[start of Record list]

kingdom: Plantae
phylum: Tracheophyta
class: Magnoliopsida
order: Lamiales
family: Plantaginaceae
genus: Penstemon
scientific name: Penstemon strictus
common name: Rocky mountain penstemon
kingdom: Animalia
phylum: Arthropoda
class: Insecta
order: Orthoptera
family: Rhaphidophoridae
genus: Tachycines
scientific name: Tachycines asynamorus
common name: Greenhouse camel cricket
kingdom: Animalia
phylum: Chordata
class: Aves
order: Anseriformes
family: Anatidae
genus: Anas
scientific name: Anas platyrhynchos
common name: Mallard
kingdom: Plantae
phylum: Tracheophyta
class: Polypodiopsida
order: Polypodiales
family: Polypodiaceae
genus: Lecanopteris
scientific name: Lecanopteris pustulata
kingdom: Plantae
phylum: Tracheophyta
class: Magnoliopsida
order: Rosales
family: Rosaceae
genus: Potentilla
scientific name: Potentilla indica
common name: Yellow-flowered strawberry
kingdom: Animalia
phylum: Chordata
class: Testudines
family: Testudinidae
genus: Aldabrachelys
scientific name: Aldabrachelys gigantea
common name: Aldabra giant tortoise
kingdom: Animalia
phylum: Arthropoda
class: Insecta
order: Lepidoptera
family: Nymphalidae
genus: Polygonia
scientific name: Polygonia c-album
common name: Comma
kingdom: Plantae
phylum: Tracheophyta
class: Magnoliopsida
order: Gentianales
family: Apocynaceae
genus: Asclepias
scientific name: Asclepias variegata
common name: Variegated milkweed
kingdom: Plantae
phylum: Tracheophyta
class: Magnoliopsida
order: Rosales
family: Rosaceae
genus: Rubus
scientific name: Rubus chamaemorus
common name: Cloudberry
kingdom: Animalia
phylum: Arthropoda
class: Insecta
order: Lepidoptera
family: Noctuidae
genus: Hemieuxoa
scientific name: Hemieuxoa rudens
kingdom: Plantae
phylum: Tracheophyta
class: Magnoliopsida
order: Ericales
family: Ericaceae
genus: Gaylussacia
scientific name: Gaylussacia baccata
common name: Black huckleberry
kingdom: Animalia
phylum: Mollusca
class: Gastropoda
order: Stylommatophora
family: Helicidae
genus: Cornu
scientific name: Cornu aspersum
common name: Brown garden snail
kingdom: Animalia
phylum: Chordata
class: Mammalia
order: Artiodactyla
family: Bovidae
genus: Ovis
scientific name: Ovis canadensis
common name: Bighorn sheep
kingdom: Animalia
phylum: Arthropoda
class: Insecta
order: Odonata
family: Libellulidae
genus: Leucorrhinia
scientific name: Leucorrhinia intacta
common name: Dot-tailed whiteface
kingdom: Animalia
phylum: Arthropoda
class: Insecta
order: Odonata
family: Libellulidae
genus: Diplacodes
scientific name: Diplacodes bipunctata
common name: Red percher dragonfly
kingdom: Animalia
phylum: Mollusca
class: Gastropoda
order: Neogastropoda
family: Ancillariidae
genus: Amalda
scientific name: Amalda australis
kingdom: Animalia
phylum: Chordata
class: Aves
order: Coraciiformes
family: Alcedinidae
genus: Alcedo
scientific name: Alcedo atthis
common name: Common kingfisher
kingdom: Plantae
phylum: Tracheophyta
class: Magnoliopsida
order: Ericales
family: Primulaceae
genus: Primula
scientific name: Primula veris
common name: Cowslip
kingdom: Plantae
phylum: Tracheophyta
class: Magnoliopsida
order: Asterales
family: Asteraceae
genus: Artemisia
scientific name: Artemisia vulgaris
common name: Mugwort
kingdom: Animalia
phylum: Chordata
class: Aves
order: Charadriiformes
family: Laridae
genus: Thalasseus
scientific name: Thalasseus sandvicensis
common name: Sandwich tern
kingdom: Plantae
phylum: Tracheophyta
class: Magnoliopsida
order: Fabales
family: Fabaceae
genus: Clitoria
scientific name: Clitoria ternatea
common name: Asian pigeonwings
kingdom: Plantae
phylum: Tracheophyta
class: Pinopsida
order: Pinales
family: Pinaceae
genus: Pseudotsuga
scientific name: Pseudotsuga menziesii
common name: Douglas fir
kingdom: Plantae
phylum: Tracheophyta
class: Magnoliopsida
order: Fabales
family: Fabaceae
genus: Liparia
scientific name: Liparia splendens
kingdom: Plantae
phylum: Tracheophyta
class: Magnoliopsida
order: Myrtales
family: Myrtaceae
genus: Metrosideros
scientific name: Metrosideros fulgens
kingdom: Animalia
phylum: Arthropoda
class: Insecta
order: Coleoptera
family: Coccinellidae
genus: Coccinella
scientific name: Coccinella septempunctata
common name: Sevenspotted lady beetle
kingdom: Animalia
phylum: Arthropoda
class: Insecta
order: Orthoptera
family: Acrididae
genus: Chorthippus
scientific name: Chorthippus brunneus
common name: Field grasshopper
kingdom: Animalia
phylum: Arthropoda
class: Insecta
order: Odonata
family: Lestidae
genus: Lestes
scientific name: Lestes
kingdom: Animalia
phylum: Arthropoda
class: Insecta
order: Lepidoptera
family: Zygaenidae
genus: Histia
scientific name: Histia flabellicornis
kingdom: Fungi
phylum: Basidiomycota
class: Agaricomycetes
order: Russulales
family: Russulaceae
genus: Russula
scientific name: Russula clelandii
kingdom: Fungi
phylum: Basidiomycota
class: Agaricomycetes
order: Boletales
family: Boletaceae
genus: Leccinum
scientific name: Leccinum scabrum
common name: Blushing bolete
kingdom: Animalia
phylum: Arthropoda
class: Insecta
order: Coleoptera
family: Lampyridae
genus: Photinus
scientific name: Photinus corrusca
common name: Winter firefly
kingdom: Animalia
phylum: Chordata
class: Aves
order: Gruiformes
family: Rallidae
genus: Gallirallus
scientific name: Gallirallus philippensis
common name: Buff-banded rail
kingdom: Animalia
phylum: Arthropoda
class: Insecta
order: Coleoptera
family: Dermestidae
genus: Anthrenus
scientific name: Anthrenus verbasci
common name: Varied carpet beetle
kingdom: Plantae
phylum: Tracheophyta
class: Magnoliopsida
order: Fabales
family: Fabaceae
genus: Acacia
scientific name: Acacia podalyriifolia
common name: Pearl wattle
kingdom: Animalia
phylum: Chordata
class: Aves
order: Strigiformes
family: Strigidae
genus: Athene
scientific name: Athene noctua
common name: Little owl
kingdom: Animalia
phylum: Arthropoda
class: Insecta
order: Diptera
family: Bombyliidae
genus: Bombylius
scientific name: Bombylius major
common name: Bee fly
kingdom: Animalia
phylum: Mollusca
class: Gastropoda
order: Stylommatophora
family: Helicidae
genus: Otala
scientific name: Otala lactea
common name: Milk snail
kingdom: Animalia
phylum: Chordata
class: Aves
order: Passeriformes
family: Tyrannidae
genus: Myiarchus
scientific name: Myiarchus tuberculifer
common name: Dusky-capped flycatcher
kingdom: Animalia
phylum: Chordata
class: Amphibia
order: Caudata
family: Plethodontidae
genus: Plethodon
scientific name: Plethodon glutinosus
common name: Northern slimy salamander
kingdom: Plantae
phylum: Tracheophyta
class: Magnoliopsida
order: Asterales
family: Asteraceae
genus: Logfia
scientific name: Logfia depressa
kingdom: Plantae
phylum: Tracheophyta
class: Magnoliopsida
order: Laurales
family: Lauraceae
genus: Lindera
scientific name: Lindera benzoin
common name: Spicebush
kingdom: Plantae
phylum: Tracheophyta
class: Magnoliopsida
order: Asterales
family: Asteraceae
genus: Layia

[end of Record list]

- **Task to complete**: Please give the lines for all the rows above as a JSON list of strings, one string per line, with blank lines left out.

- **Expected output**:
[
  "kingdom: Plantae",
  "phylum: Tracheophyta",
  "class: Magnoliopsida",
  "order: Lamiales",
  "family: Plantaginaceae",
  "genus: Penstemon",
  "scientific name: Penstemon strictus",
  "common name: Rocky mountain penstemon",
  "kingdom: Animalia",
  "phylum: Arthropoda",
  "class: Insecta",
  "order: Orthoptera",
  "family: Rhaphidophoridae",
  "genus: Tachycines",
  "scientific name: Tachycines asynamorus",
  "common name: Greenhouse camel cricket",
  "kingdom: Animalia",
  "phylum: Chordata",
  "class: Aves",
  "order: Anseriformes",
  "family: Anatidae",
  "genus: Anas",
  "scientific name: Anas platyrhynchos",
  "common name: Mallard",
  "kingdom: Plantae",
  "phylum: Tracheophyta",
  "class: Polypodiopsida",
  "order: Polypodiales",
  "family: Polypodiaceae",
  "genus: Lecanopteris",
  "scientific name: Lecanopteris pustulata",
  "kingdom: Plantae",
  "phylum: Tracheophyta",
  "class: Magnoliopsida",
  "order: Rosales",
  "family: Rosaceae",
  "genus: Potentilla",
  "scientific name: Potentilla indica",
  "common name: Yellow-flowered strawberry",
  "kingdom: Animalia",
  "phylum: Chordata",
  "class: Testudines",
  "family: Testudinidae",
  "genus: Aldabrachelys",
  "scientific name: Aldabrachelys gigantea",
  "common name: Aldabra giant tortoise",
  "kingdom: Animalia",
  "phylum: Arthropoda",
  "class: Insecta",
  "order: Lepidoptera",
  "family: Nymphalidae",
  "genus: Polygonia",
  "scientific name: Polygonia c-album",
  "common name: Comma",
  "kingdom: Plantae",
  "phylum: Tracheophyta",
  "class: Magnoliopsida",
  "order: Gentianales",
  "family: Apocynaceae",
  "genus: Asclepias",
  "scientific name: Asclepias variegata",
  "common name: Variegated milkweed",
  "kingdom: Plantae",
  "phylum: Tracheophyta",
  "class: Magnoliopsida",
  "order: Rosales",
  "family: Rosaceae",
  "genus: Rubus",
  "scientific name: Rubus chamaemorus",
  "common name: Cloudberry",
  "kingdom: Animalia",
  "phylum: Arthropoda",
  "class: Insecta",
  "order: Lepidoptera",
  "family: Noctuidae",
  "genus: Hemieuxoa",
  "scientific name: Hemieuxoa rudens",
  "kingdom: Plantae",
  "phylum: Tracheophyta",
  "class: Magnoliopsida",
  "order: Ericales",
  "family: Ericaceae",
  "genus: Gaylussacia",
  "scientific name: Gaylussacia baccata",
  "common name: Black huckleberry",
  "kingdom: Animalia",
  "phylum: Mollusca",
  "class: Gastropoda",
  "order: Stylommatophora",
  "family: Helicidae",
  "genus: Cornu",
  "scientific name: Cornu aspersum",
  "common name: Brown garden snail",
  "kingdom: Animalia",
  "phylum: Chordata",
  "class: Mammalia",
  "order: Artiodactyla",
  "family: Bovidae",
  "genus: Ovis",
  "scientific name: Ovis canadensis",
  "common name: Bighorn sheep",
  "kingdom: Animalia",
  "phylum: Arthropoda",
  "class: Insecta",
  "order: Odonata",
  "family: Libellulidae",
  "genus: Leucorrhinia",
  "scientific name: Leucorrhinia intacta",
  "common name: Dot-tailed whiteface",
  "kingdom: Animalia",
  "phylum: Arthropoda",
  "class: Insecta",
  "order: Odonata",
  "family: Libellulidae",
  "genus: Diplacodes",
  "scientific name: Diplacodes bipunctata",
  "common name: Red percher dragonfly",
  "kingdom: Animalia",
  "phylum: Mollusca",
  "class: Gastropoda",
  "order: Neogastropoda",
  "family: Ancillariidae",
  "genus: Amalda",
  "scientific name: Amalda australis",
  "kingdom: Animalia",
  "phylum: Chordata",
  "class: Aves",
  "order: Coraciiformes",
  "family: Alcedinidae",
  "genus: Alcedo",
  "scientific name: Alcedo atthis",
  "common name: Common kingfisher",
  "kingdom: Plantae",
  "phylum: Tracheophyta",
  "class: Magnoliopsida",
  "order: Ericales",
  "family: Primulaceae",
  "genus: Primula",
  "scientific name: Primula veris",
  "common name: Cowslip",
  "kingdom: Plantae",
  "phylum: Tracheophyta",
  "class: Magnoliopsida",
  "order: Asterales",
  "family: Asteraceae",
  "genus: Artemisia",
  "scientific name: Artemisia vulgaris",
  "common name: Mugwort",
  "kingdom: Animalia",
  "phylum: Chordata",
  "class: Aves",
  "order: Charadriiformes",
  "family: Laridae",
  "genus: Thalasseus",
  "scientific name: Thalasseus sandvicensis",
  "common name: Sandwich tern",
  "kingdom: Plantae",
  "phylum: Tracheophyta",
  "class: Magnoliopsida",
  "order: Fabales",
  "family: Fabaceae",
  "genus: Clitoria",
  "scientific name: Clitoria ternatea",
  "common name: Asian pigeonwings",
  "kingdom: Plantae",
  "phylum: Tracheophyta",
  "class: Pinopsida",
  "order: Pinales",
  "family: Pinaceae",
  "genus: Pseudotsuga",
  "scientific name: Pseudotsuga menziesii",
  "common name: Douglas fir",
  "kingdom: Plantae",
  "phylum: Tracheophyta",
  "class: Magnoliopsida",
  "order: Fabales",
  "family: Fabaceae",
  "genus: Liparia",
  "scientific name: Liparia splendens",
  "kingdom: Plantae",
  "phylum: Tracheophyta",
  "class: Magnoliopsida",
  "order: Myrtales",
  "family: Myrtaceae",
  "genus: Metrosideros",
  "scientific name: Metrosideros fulgens",
  "kingdom: Animalia",
  "phylum: Arthropoda",
  "class: Insecta",
  "order: Coleoptera",
  "family: Coccinellidae",
  "genus: Coccinella",
  "scientific name: Coccinella septempunctata",
  "common name: Sevenspotted lady beetle",
  "kingdom: Animalia",
  "phylum: Arthropoda",
  "class: Insecta",
  "order: Orthoptera",
  "family: Acrididae",
  "genus: Chorthippus",
  "scientific name: Chorthippus brunneus",
  "common name: Field grasshopper",
  "kingdom: Animalia",
  "phylum: Arthropoda",
  "class: Insecta",
  "order: Odonata",
  "family: Lestidae",
  "genus: Lestes",
  "scientific name: Lestes",
  "kingdom: Animalia",
  "phylum: Arthropoda",
  "class: Insecta",
  "order: Lepidoptera",
  "family: Zygaenidae",
  "genus: Histia",
  "scientific name: Histia flabellicornis",
  "kingdom: Fungi",
  "phylum: Basidiomycota",
  "class: Agaricomycetes",
  "order: Russulales",
  "family: Russulaceae",
  "genus: Russula",
  "scientific name: Russula clelandii",
  "kingdom: Fungi",
  "phylum: Basidiomycota",
  "class: Agaricomycetes",
  "order: Boletales",
  "family: Boletaceae",
  "genus: Leccinum",
  "scientific name: Leccinum scabrum",
  "common name: Blushing bolete",
  "kingdom: Animalia",
  "phylum: Arthropoda",
  "class: Insecta",
  "order: Coleoptera",
  "family: Lampyridae",
  "genus: Photinus",
  "scientific name: Photinus corrusca",
  "common name: Winter firefly",
  "kingdom: Animalia",
  "phylum: Chordata",
  "class: Aves",
  "order: Gruiformes",
  "family: Rallidae",
  "genus: Gallirallus",
  "scientific name: Gallirallus philippensis",
  "common name: Buff-banded rail",
  "kingdom: Animalia",
  "phylum: Arthropoda",
  "class: Insecta",
  "order: Coleoptera",
  "family: Dermestidae",
  "genus: Anthrenus",
  "scientific name: Anthrenus verbasci",
  "common name: Varied carpet beetle",
  "kingdom: Plantae",
  "phylum: Tracheophyta",
  "class: Magnoliopsida",
  "order: Fabales",
  "family: Fabaceae",
  "genus: Acacia",
  "scientific name: Acacia podalyriifolia",
  "common name: Pearl wattle",
  "kingdom: Animalia",
  "phylum: Chordata",
  "class: Aves",
  "order: Strigiformes",
  "family: Strigidae",
  "genus: Athene",
  "scientific name: Athene noctua",
  "common name: Little owl",
  "kingdom: Animalia",
  "phylum: Arthropoda",
  "class: Insecta",
  "order: Diptera",
  "family: Bombyliidae",
  "genus: Bombylius",
  "scientific name: Bombylius major",
  "common name: Bee fly",
  "kingdom: Animalia",
  "phylum: Mollusca",
  "class: Gastropoda",
  "order: Stylommatophora",
  "family: Helicidae",
  "genus: Otala",
  "scientific name: Otala lactea",
  "common name: Milk snail",
  "kingdom: Animalia",
  "phylum: Chordata",
  "class: Aves",
  "order: Passeriformes",
  "family: Tyrannidae",
  "genus: Myiarchus",
  "scientific name: Myiarchus tuberculifer",
  "common name: Dusky-capped flycatcher",
  "kingdom: Animalia",
  "phylum: Chordata",
  "class: Amphibia",
  "order: Caudata",
  "family: Plethodontidae",
  "genus: Plethodon",
  "scientific name: Plethodon glutinosus",
  "common name: Northern slimy salamander",
  "kingdom: Plantae",
  "phylum: Tracheophyta",
  "class: Magnoliopsida",
  "order: Asterales",
  "family: Asteraceae",
  "genus: Logfia",
  "scientific name: Logfia depressa",
  "kingdom: Plantae",
  "phylum: Tracheophyta",
  "class: Magnoliopsida",
  "order: Laurales",
  "family: Lauraceae",
  "genus: Lindera",
  "scientific name: Lindera benzoin",
  "common name: Spicebush",
  "kingdom: Plantae",
  "phylum: Tracheophyta",
  "class: Magnoliopsida",
  "order: Asterales",
  "family: Asteraceae",
  "genus: Layia"
]